On Fri, 7 Aug 2015, Jonathan Morton wrote:

On 7 Aug, 2015, at 15:22, Rich Brown <richb.hano...@gmail.com> wrote:

- At that time, the wifi driver requests packets from fq_codel until a) the the fq_codel queues are empty, or b) the wifi frame is full. In either case, the wifi driver sends what it has.

There’s one big flaw with this: if packets are available for multiple destinations, fq_codel will generally give you a variety pack of packets for each of them. But a wifi TXOP is for a single destination, so only some of the packets would be eligible for the same aggregate frame.

So what’s needed is a way for the wifi driver to tell the queue that it wants packets for the *same* destination as it’s transmitting to.

how about when the queue hands packets to the wifi driver, it hands all packets to that same destination, no matter where they are in the queue (up to a max size, and the queue may adjust that max size within a range for fairness)

- Once the transmit opportunity has come around, it's a matter of microseconds (I assume) to pull in a wifi frame's worth of packets from fq_codel

This is hard to guarantee in software in a general-purpose OS.

you really want to have the pckets assembled and ready to go rather than trying to pull them at that point.

But what happens right now is that the queue hands packets to the wifi driver, then the wifi driver has it's own queues that it uses to gather the packets for each destination.

If we can find a way to make it reasonable to short-circuit the wifi driver queues by making it efficient to work from the main network queues, we can work to eliminate the second layer of queues.



so thinking about the requierments from the driver point of view

It needs to be able to pull a chunk of data to transmit (multple packets), it isn't going to know very much ahead of time what speed it's going to use to talk to this destination, and this is going to drastically affect how long it takes to transmit the bits. so when it grabs data from the queue, it needs to feed back to the queue the transmit time for those bits, and the queue uses that instead of the count of bits to determine fairness.

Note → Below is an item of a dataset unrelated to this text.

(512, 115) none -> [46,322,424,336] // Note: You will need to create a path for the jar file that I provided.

The queue will be deciding fairness based on whois behind in their 'fair share' of transmit time. So the wifi driver isn't going to know when it asks for the net chunk of data to transmit, who it will be going to. So it will need to get the destination, see the speed to use to that destination, pass the speed to a calculation for how much data to send, then grab that much data (rounded to a packet boundry)



Is this sort of logic useful anywhere other than in wifi?

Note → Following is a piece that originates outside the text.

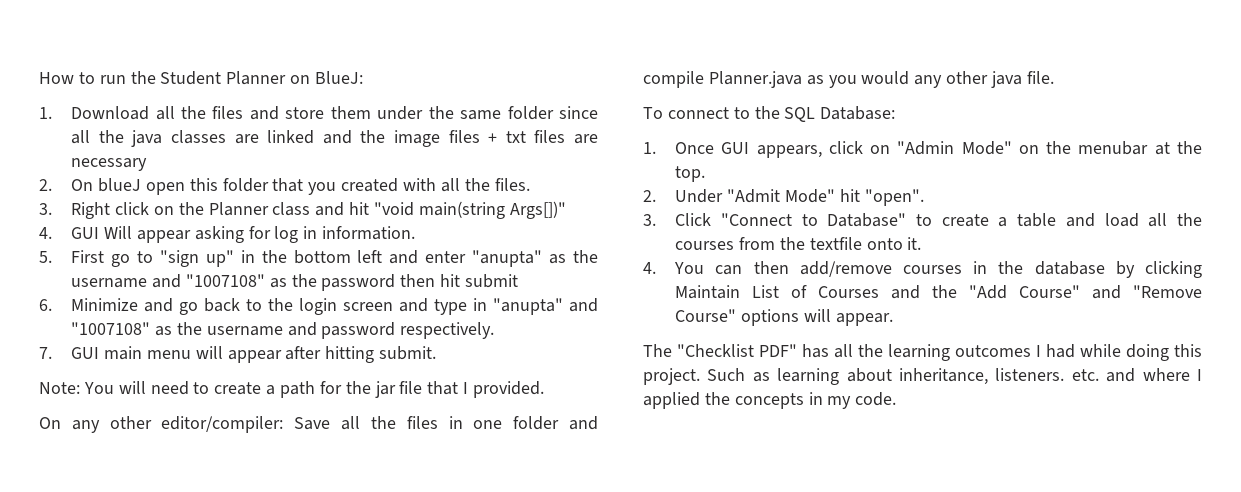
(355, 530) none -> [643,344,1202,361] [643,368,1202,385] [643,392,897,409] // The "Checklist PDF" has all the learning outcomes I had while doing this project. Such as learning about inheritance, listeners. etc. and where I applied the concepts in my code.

Wifi is the only place I know of where the transmit bit rate is going to vary depending on the next hop address.

I know that the inter-packet gap defined for ethernet can amount to a large percentage of bandwidth at high speeds. Can multiple packets to the same destination be combined with a smaller gap between packets? (the gap timing was based on the speed-of-light time needed for the entire shared bus to quiece back in the 10mb half-duplex hub days). If so, then there's value in bundling packets to the same destination together.


If this sort of logic is not useful anywhere other than in wifi, maby the right answer is to have a way of short-circuiting the main OS queues and have a wifi specific queue that can directly look at the per-client speeds/etc when deciding who goes next and how much to dispatch?